First of all thank you for a good patient post

Without changing the general logic, I see a couple of changes:
1) Uses the "output to PINx" to toggle pins feature.
2) jump to your Y reload instead of including it twice.
3) replace doubled no-ops with two-cycle no-ops like "rjmp ."
Okay, let me see if I understand correctly:
1) As far as I could gather, the PINx is the "Input Pins Address", which I figured to mean that it was for input, not output? So when I do SBI to PINB, it actually toggles HIGH/LOW, rather than just setting HIGH?
2) I gather, that you refer to me reloading Z twice? I know it is rather anal (1 lousy ms), but I wanted to try my hand at cycle-counting, which is more of an academic exercise. But as you said, the precision is not really necessary for this example.
3) Ah, so you can use the rjmp without actually jumping anywhere to get two cycles in one command word. Nice little trick!
Using extra nops in your top-level Delay routine (at enter and exit, especially) is silly. You're talking 125ns out of a human-visible 500ms...
Likewise the double no-op in the outer delay loop.
Again, yes I know. It does not REALLY matter.
Likewise, and as implied by your comments, I'd be inclined to make the inner loop longer so that the outer loop would be useful with a single-byte counter (1/50th second or something.) Assuming you don't go to a timer-based approach.

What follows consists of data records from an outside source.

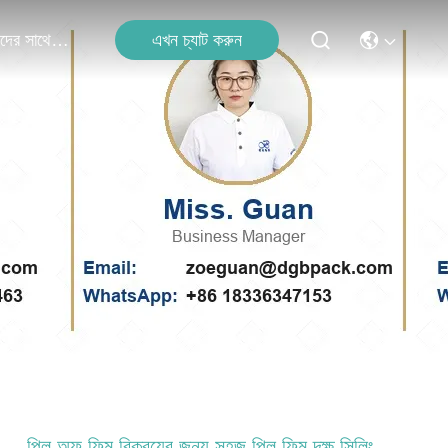
এখন চ্যাট করুন
আমাদের সাথে যোগাযোগ
পিল অফ ফিল্ম বিক্রয়ের জন্য সহজ পিল ফিল্ম দক্ষ সিলিং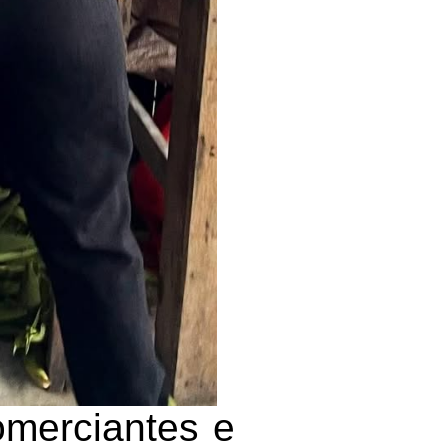
merciantes e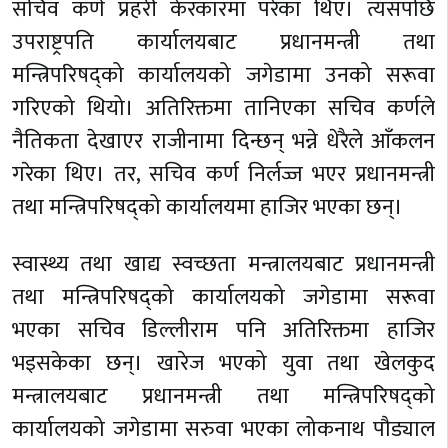
सचिव कर्ण प्रहरी केरकारमा परेका थिए। त्यसपछि
उपराष्ट्रपति कार्यालयबाट प्रधानमन्त्री तथा
मन्त्रिपरिषद्को कार्यालयको जगेडामा उनको सरूवा
गरिएको थियो। अतिरिक्तमा तानिएका सचिव कर्णले
नैतिकता देखाएर राजीनामा दिन्छन् भन्ने धेरैले आँकलन
गरेका थिए। तर, सचिव कर्ण निर्लज्ज भएर प्रधानमन्त्री
तथा मन्त्रिपरिषद्को कार्यालयमा हाजिर भएका छन्।
स्वास्थ्य तथा खाद्य स्वच्छता मन्त्रालयबाट प्रधानमन्त्री
तथा मन्त्रिपरिषद्को कार्यालयको जगेडामा सरूवा
भएका सचिव डिल्लीराम पनि अतिरिक्तमा हाजिर
भइसकेका छन्। खारेज भएको युवा तथा खेलकुद
मन्त्रालयबाट प्रधानमन्त्री तथा मन्त्रिपरिषद्को
कार्यालयको जगेडामा सरुवा भएका लोकनाथ पौड्याल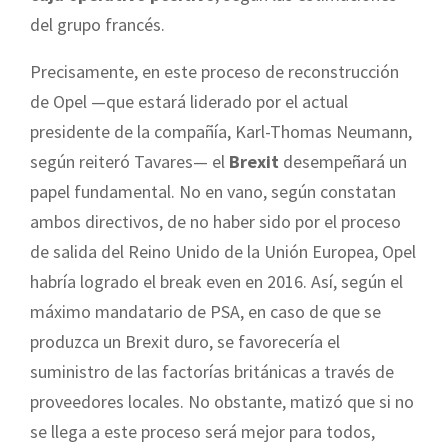
del grupo francés.
Precisamente, en este proceso de reconstrucción
de Opel —que estará liderado por el actual
presidente de la compañía, Karl-Thomas Neumann,
según reiteró Tavares— el
Brexit
desempeñará un
papel fundamental. No en vano, según constatan
ambos directivos, de no haber sido por el proceso
de salida del Reino Unido de la Unión Europea, Opel
habría logrado el break even en 2016. Así, según el
máximo mandatario de PSA, en caso de que se
produzca un Brexit duro, se favorecería el
suministro de las factorías británicas a través de
proveedores locales. No obstante, matizó que si no
se llega a este proceso será mejor para todos,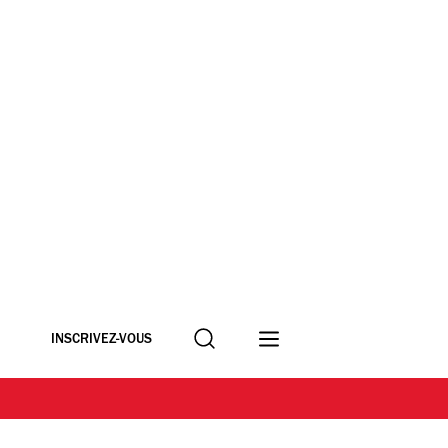
Recherche
INSCRIVEZ-VOUS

Ah, this was my first idea. I really wanted to use that. But then I could not use the function to actually set an arbitrary number of milliseconds for the delay, right?
As someone pointed out, you're using some RAM for the stack. It's a good thing you used one of the AVRs that initializes the SP for you.
Okay, this I had a hard time understanding, so I have to read a bit. Is it only when I do subroutines (RCALL / RET) - where RCALL PUSHes the position to the stack and RET POPs it back? So the program as it is now uses 2 byte (1 16bit word) of memory?
So if I should ever encounter a (n AVR) processor, I should stay away from subroutines (or be really clever)?
Again thank you (all of you) for the help.